Finance Blog number 1

February 6, 2010

Papandreou Says Greece Has No Plans for New Deficit Measures

Filed under: news — Tags: , , — Sun @ 2:00 am

Greek Prime Minister George Papandreou said today the government has no plans for new measures to curb the European Union’s largest deficit.

Plans to tame the government finances are “credible,” he told reporters in New Delhi. The EU backed on Feb. 3 the government’s proposals to trim the deficit after Papandreou pledged to raise fuel taxes and the retirement age and extended a wage freeze to all public workers.

Papandreou said today the proposals need to be implemented to achieve their goals, and the nation has substantial funds available from the EU. Yesterday the International Monetary fund said the Greek plan is “appropriate” and European Central Bank President Jean-Claude Trichet said he’s confident Greece can get the deficit under control.
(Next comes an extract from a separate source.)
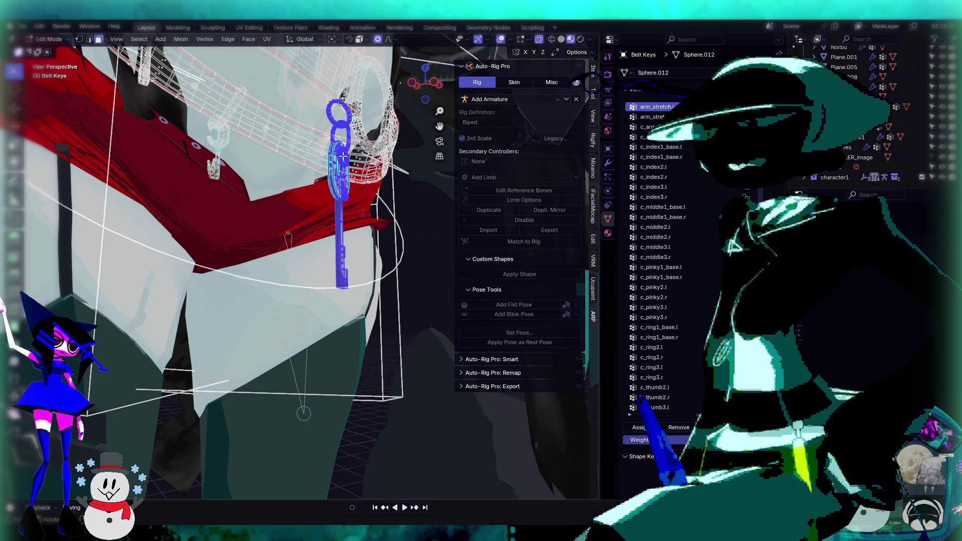
{"action": "middle_click_drag", "start_coordinate": [357, 93], "coordinate": [366, 162]}
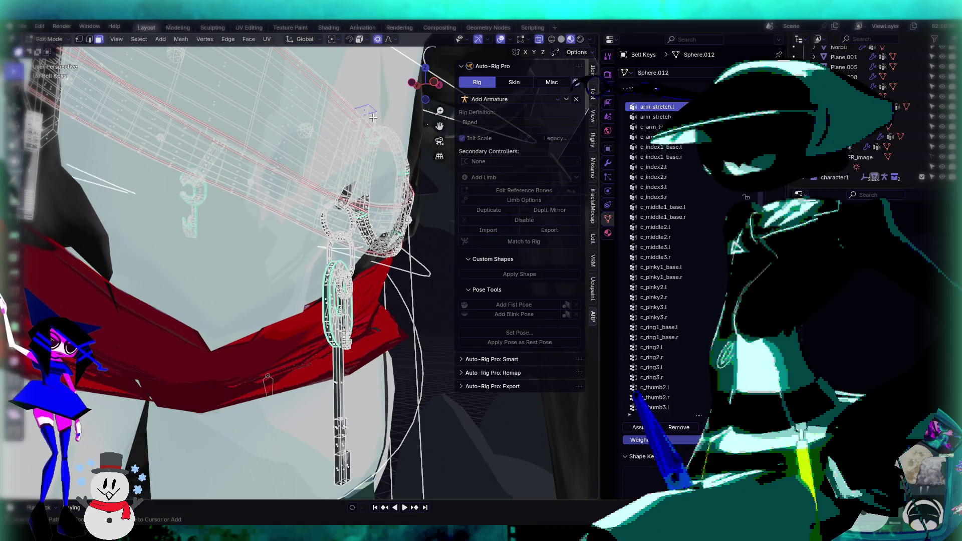
{"action": "key", "text": "ctrl+l"}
The risk premium investors demand to buy Greek debt over comparable German 10-year bonds widened 10 basis points to 364 basis points the highest in a week. The benchmark ASE stock index fell for a third day, declining 2 percent, bringing its slide for this week to more than 9 percent.

The deficit reached 12.7 percent of gross domestic product last year, and officials are battling to convince investors it can shrink the shortfall to within the EU’S 3 percent limit in 2012 and avoid a bailout. Yesterday Greece’s biggest union approved the second mass strike this month and tax collectors began a 48-hour walkout, suggesting that workers are ignoring Papandreou’s call for sacrifice.

“He can’t come out and say more needs to be done, he has to talk the plans up,” said Peter Dixon, an economist at Commerzbank AG in London. “The question becomes whether Greece can follow through with the plans they put in place and whether they are enough. The jury is still out on that.”